[Stored dataset items]
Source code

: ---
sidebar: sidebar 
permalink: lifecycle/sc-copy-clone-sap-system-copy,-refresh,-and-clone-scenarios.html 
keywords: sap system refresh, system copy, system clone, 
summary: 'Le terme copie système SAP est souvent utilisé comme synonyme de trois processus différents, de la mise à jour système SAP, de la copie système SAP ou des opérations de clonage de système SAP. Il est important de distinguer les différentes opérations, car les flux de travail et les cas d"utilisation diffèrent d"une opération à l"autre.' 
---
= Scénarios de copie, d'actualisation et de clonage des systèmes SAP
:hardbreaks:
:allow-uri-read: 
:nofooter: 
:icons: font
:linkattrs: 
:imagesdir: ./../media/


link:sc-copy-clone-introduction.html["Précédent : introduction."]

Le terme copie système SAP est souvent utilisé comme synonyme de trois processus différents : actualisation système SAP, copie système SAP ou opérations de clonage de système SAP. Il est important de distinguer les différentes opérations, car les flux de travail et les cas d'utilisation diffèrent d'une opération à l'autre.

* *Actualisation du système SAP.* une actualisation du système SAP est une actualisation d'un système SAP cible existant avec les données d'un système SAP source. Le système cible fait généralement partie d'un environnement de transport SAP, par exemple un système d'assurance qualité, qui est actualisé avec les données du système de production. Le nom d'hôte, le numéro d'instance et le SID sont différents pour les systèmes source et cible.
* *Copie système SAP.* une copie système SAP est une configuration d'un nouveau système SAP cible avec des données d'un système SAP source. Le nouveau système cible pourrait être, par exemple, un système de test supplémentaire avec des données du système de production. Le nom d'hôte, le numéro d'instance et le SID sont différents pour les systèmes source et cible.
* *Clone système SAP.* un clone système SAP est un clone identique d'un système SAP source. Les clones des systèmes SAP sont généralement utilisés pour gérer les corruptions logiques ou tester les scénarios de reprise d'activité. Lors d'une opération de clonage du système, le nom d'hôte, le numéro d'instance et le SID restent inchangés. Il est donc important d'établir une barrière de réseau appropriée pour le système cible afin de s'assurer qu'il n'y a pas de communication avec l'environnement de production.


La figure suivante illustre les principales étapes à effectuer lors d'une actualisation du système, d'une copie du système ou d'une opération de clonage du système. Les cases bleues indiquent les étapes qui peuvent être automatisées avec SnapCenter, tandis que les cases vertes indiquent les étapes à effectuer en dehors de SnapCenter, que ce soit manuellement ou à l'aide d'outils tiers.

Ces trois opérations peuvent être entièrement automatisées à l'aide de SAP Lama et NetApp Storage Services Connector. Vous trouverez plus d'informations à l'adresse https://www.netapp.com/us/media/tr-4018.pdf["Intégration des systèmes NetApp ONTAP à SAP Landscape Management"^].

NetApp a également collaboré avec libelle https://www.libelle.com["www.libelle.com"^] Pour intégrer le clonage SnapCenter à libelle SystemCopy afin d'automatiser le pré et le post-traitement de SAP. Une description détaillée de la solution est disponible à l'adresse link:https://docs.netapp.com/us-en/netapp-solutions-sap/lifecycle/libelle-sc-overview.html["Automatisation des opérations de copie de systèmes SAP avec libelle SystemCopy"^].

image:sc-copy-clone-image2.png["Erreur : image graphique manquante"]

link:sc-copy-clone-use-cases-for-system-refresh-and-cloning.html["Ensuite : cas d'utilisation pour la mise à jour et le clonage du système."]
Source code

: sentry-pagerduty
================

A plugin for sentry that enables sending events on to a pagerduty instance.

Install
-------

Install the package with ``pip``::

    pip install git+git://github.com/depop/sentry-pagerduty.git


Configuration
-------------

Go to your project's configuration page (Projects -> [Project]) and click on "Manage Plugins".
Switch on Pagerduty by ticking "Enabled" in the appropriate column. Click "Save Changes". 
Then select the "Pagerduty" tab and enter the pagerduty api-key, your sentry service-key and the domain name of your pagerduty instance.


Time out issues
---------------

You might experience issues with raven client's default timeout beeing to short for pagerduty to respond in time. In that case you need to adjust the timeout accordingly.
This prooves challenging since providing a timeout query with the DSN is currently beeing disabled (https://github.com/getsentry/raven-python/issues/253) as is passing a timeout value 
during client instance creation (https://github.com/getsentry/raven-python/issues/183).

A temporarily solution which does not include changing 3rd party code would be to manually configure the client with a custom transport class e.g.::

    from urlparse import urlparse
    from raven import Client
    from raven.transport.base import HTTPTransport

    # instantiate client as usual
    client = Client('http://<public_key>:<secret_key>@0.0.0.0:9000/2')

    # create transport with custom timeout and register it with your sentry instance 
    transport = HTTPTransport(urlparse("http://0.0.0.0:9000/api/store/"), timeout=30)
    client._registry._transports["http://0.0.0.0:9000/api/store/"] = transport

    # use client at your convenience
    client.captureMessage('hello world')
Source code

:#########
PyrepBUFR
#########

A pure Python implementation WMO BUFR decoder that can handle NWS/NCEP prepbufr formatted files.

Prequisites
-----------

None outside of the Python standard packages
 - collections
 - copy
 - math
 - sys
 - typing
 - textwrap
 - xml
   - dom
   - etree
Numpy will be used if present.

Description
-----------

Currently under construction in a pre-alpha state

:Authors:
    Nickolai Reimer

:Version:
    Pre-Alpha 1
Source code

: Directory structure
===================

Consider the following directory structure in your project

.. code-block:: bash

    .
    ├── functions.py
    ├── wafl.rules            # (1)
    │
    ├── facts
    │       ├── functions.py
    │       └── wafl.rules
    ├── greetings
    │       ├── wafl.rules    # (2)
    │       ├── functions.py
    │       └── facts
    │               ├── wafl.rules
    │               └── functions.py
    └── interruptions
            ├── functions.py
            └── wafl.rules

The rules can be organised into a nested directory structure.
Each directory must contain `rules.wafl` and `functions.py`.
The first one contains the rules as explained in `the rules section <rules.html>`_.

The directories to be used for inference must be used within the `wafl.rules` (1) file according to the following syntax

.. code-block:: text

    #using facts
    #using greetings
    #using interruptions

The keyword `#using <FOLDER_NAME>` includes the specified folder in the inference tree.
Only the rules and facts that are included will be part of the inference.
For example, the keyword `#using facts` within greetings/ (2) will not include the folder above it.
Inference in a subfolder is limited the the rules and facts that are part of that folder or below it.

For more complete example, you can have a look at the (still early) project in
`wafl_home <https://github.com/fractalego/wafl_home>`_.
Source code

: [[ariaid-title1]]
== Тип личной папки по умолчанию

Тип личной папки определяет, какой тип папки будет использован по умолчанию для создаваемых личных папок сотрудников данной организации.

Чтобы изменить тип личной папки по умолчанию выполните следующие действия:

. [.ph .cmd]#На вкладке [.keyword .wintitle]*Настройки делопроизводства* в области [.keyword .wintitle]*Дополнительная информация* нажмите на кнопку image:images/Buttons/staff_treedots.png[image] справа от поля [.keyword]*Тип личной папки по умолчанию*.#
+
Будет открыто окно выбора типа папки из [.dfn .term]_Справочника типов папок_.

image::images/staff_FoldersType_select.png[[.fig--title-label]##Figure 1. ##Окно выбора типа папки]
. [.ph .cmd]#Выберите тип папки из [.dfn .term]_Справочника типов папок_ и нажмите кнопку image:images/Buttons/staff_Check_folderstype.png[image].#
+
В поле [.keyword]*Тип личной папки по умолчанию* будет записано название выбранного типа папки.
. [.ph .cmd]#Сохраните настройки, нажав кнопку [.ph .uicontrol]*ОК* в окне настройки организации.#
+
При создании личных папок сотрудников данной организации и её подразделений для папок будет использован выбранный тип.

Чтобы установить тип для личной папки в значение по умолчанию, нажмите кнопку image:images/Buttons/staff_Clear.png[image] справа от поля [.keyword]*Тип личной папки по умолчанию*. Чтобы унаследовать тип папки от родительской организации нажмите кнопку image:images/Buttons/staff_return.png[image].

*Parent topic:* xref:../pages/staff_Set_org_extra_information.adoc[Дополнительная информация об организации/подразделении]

— What you should do —
Show every line of the data that includes the string "example".

— Your response —
For example, the keyword `#using facts` within greetings/ (2) will not include the folder above it.
For more complete example, you can have a look at the (still early) project in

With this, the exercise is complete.